# [TASK BRIEF]
The first line of the entries is where the copy starts and the line with "First, find where" is where it ends; set down each line exactly, both ends included, and drop pictures.

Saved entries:
# # # #

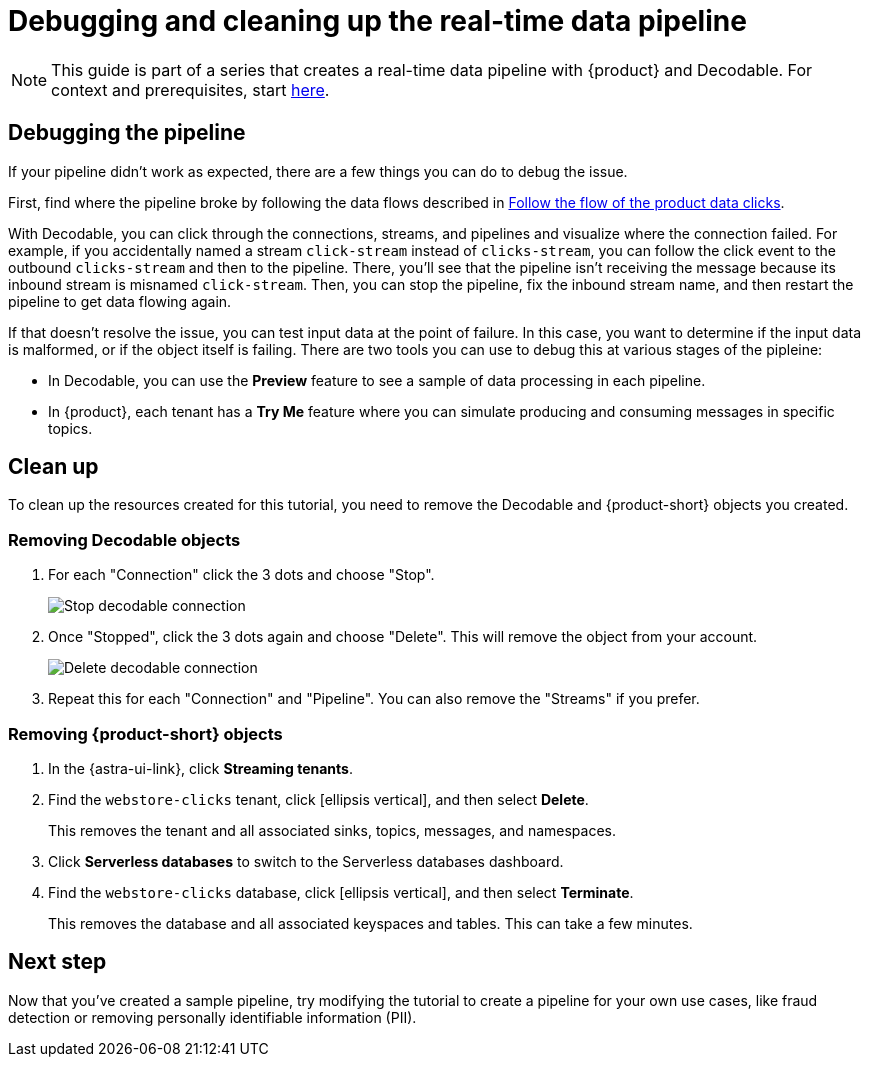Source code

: = Debugging and cleaning up the real-time data pipeline
:navtitle: 4. Debugging and cleanup

[NOTE]
====
This guide is part of a series that creates a real-time data pipeline with {product} and Decodable. For context and prerequisites, start xref:streaming-learning:use-cases-architectures:real-time-data-pipeline/index.adoc[here].
====

== Debugging the pipeline

If your pipeline didn't work as expected, there are a few things you can do to debug the issue.

First, find where the pipeline broke by following the data flows described in xref:real-time-data-pipeline/03-put-it-all-together.adoc#following-the-flow[Follow the flow of the product data clicks].

With Decodable, you can click through the connections, streams, and pipelines and visualize where the connection failed.
For example, if you accidentally named a stream `click-stream` instead of `clicks-stream`, you can follow the click event to the outbound `clicks-stream` and then to the pipeline.
There, you'll see that the pipeline isn't receiving the message because its inbound stream is misnamed `click-stream`.
Then, you can stop the pipeline, fix the inbound stream name, and then restart the pipeline to get data flowing again.

If that doesn't resolve the issue, you can test input data at the point of failure.
In this case, you want to determine if the input data is malformed, or if the object itself is failing.
There are two tools you can use to debug this at various stages of the pipleine:

* In Decodable, you can use the **Preview** feature to see a sample of data processing in each pipeline.
* In {product}, each tenant has a **Try Me** feature where you can simulate producing and consuming messages in specific topics.

== Clean up

To clean up the resources created for this tutorial, you need to remove the Decodable and {product-short} objects you created.

=== Removing Decodable objects

. For each "Connection" click the 3 dots and choose "Stop".
+
image:decodable-data-pipeline/04/image1.png["Stop decodable connection"]

. Once "Stopped", click the 3 dots again and choose "Delete". This will remove the object from your account.
+
image:decodable-data-pipeline/04/image2.png["Delete decodable connection"]

. Repeat this for each "Connection" and "Pipeline". You can also remove the "Streams" if you prefer.

=== Removing {product-short} objects

. In the {astra-ui-link}, click *Streaming tenants*.

. Find the `webstore-clicks` tenant, click icon:ellipsis-vertical[name="More"], and then select **Delete**.
+
This removes the tenant and all associated sinks, topics, messages, and namespaces.

. Click **Serverless databases** to switch to the Serverless databases dashboard.

. Find the `webstore-clicks` database, click icon:ellipsis-vertical[name="More"], and then select **Terminate**.
+
This removes the database and all associated keyspaces and tables.
This can take a few minutes.

== Next step

Now that you've created a sample pipeline, try modifying the tutorial to create a pipeline for your own use cases, like fraud detection or removing personally identifiable information (PII).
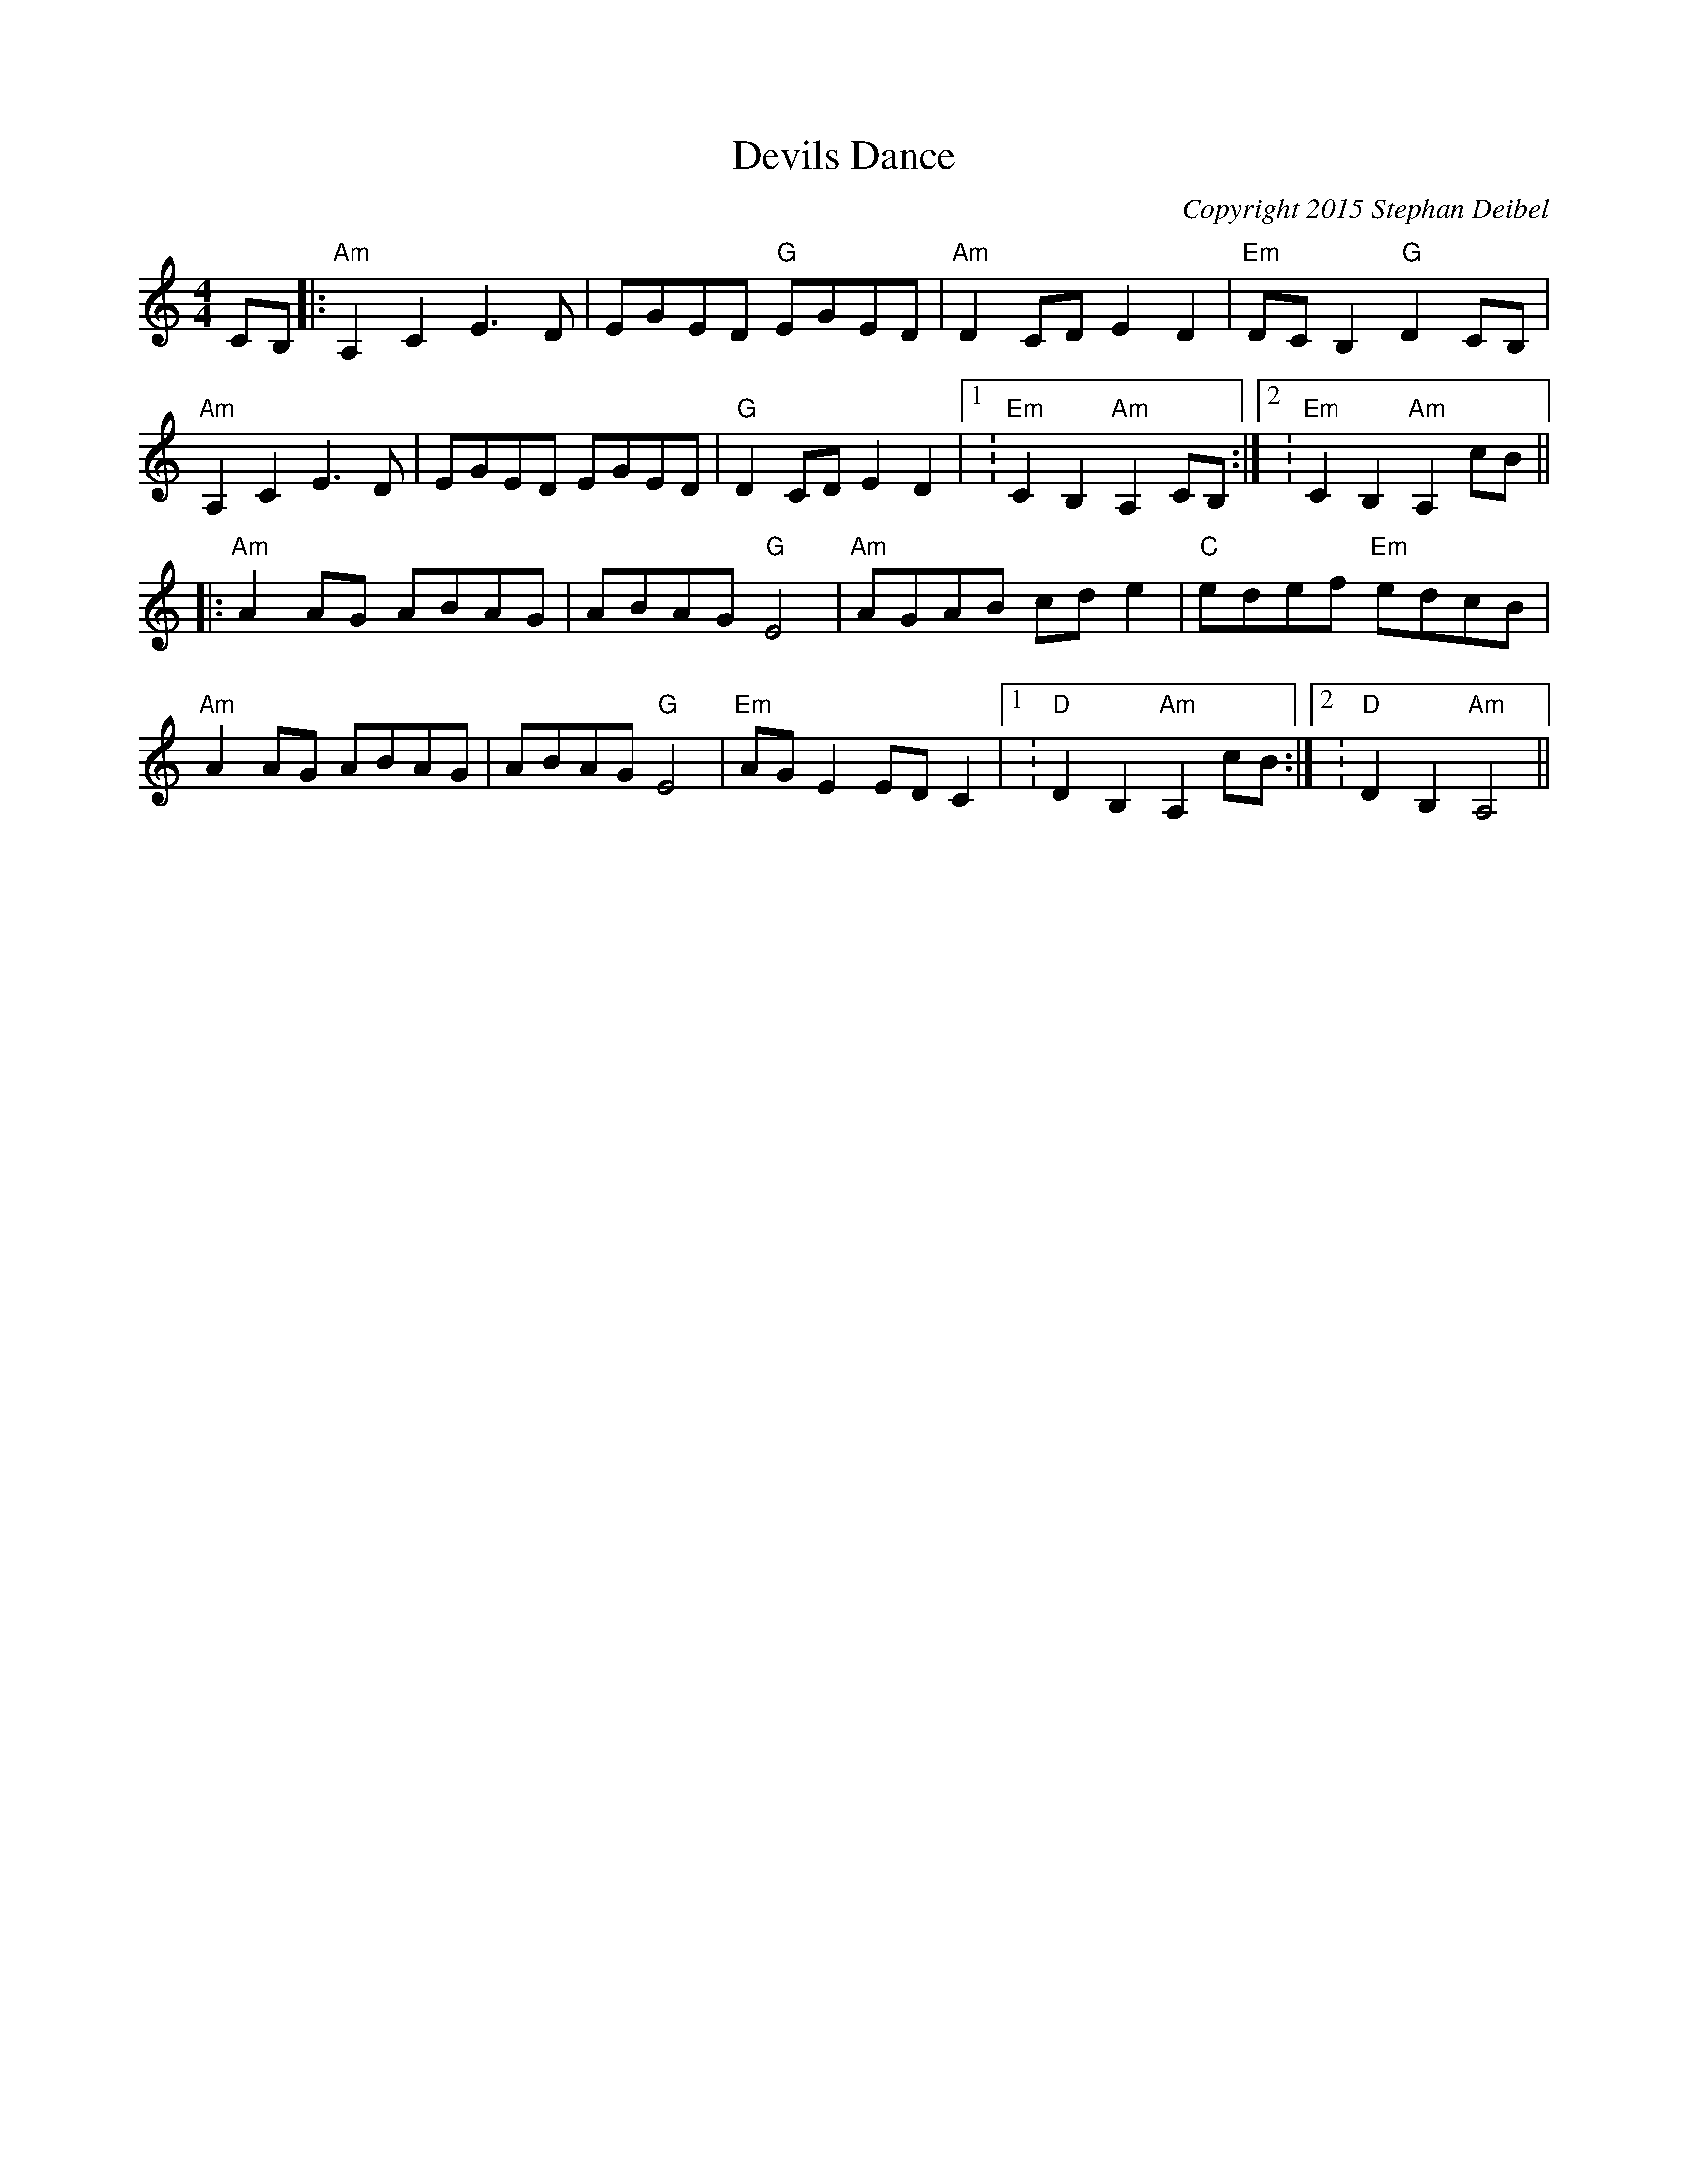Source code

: X:0
T:Devils Dance
C:Copyright 2015 Stephan Deibel
K:Am
L:1/8
M:4/4
c,B,|:"Am"A,2c,2e,3d,|e,Ge,d, "G"e,Ge,d,|"Am"d,2c,d, e,2d,2|"Em"d,c,B,2 "G"d,2c,B,|
"Am"A,2c,2e,3d,|e,Ge,d, e,Ge,d,|"G"d,2c,d, e,2d,2|1:"Em"c,2B,2"Am"A,2c,B,:|2:"Em"c,2B,2"Am"A,2cB||
|:"Am"A2AG ABAG|ABAG "G"E4|"Am"AGAB cde2|"C"edef "Em"edcB|
"Am"A2AG ABAG|ABAG "G"E4|"Em"AGE2EDC2|1:"D"D2B,2"Am"A,2cB:|2:"D"D2B,2"Am"A,4||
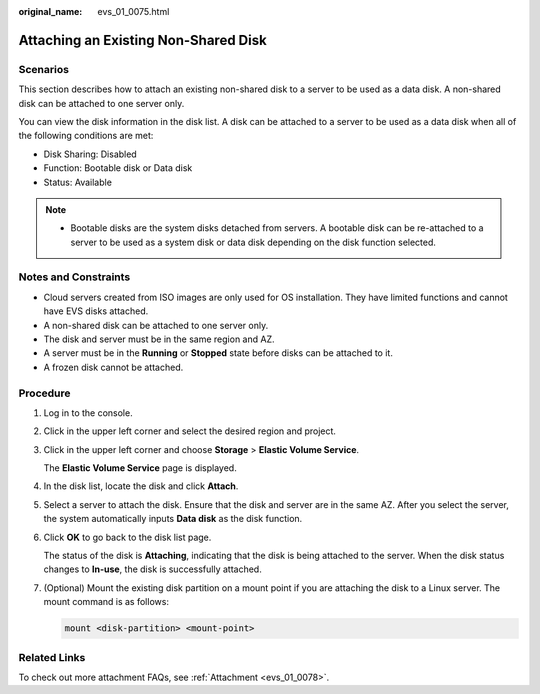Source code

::original_name: evs_01_0075.html

.. _evs_01_0075:

Attaching an Existing Non-Shared Disk
=====================================

Scenarios
---------

This section describes how to attach an existing non-shared disk to a server to be used as a data disk. A non-shared disk can be attached to one server only.

You can view the disk information in the disk list. A disk can be attached to a server to be used as a data disk when all of the following conditions are met:

-  Disk Sharing: Disabled
-  Function: Bootable disk or Data disk
-  Status: Available

.. note::

   -  Bootable disks are the system disks detached from servers. A bootable disk can be re-attached to a server to be used as a system disk or data disk depending on the disk function selected.

Notes and Constraints
---------------------

-  Cloud servers created from ISO images are only used for OS installation. They have limited functions and cannot have EVS disks attached.
-  A non-shared disk can be attached to one server only.
-  The disk and server must be in the same region and AZ.
-  A server must be in the **Running** or **Stopped** state before disks can be attached to it.
-  A frozen disk cannot be attached.

Procedure
---------

#. Log in to the console.

#. Click |image1| in the upper left corner and select the desired region and project.

#. Click |image2| in the upper left corner and choose **Storage** > **Elastic Volume Service**.

   The **Elastic Volume Service** page is displayed.

#. In the disk list, locate the disk and click **Attach**.

#. Select a server to attach the disk. Ensure that the disk and server are in the same AZ. After you select the server, the system automatically inputs **Data disk** as the disk function.

#. Click **OK** to go back to the disk list page.

   The status of the disk is **Attaching**, indicating that the disk is being attached to the server. When the disk status changes to **In-use**, the disk is successfully attached.

#. (Optional) Mount the existing disk partition on a mount point if you are attaching the disk to a Linux server. The mount command is as follows:

   .. code-block::

      mount <disk-partition> <mount-point>

Related Links
-------------

To check out more attachment FAQs, see :ref:`Attachment <evs_01_0078>`.

.. |image1| image:: /_static/images/en-us_image_0000002301563090.png
.. |image2| image:: /_static/images/en-us_image_0000002335522197.jpg
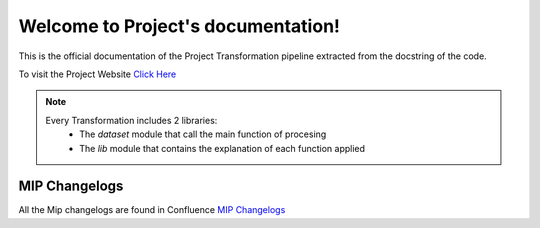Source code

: .. Project documentation master file, created by
   sphinx-quickstart on Thu Sep 21 00:04:53 2023.
   You can adapt this file completely to your liking, but it should at least
   contain the root `toctree` directive.

Welcome to Project's documentation!
================================

This is the official documentation of the Project Transformation pipeline extracted from the docstring of the code.

To visit the Project Website `Click Here`_

.. _Click Here: https://sites.google.com/Project.com/Projectsite

.. note::
   Every Transformation includes 2 libraries:
      - The `dataset` module that call the main function of procesing
      - The `lib` module that contains the explanation of each function applied

MIP Changelogs
--------------
All the Mip changelogs are found in Confluence `MIP Changelogs`_

.. _MIP Changelogs: https://confluence.Project.corp/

# # # #

# [RESPONSE FOR THIS EXERCISE]
Source code

: = Debugging and cleaning up the real-time data pipeline
:navtitle: 4. Debugging and cleanup

[NOTE]
====
This guide is part of a series that creates a real-time data pipeline with {product} and Decodable. For context and prerequisites, start xref:streaming-learning:use-cases-architectures:real-time-data-pipeline/index.adoc[here].
====

== Debugging the pipeline

If your pipeline didn't work as expected, there are a few things you can do to debug the issue.

First, find where the pipeline broke by following the data flows described in xref:real-time-data-pipeline/03-put-it-all-together.adoc#following-the-flow[Follow the flow of the product data clicks].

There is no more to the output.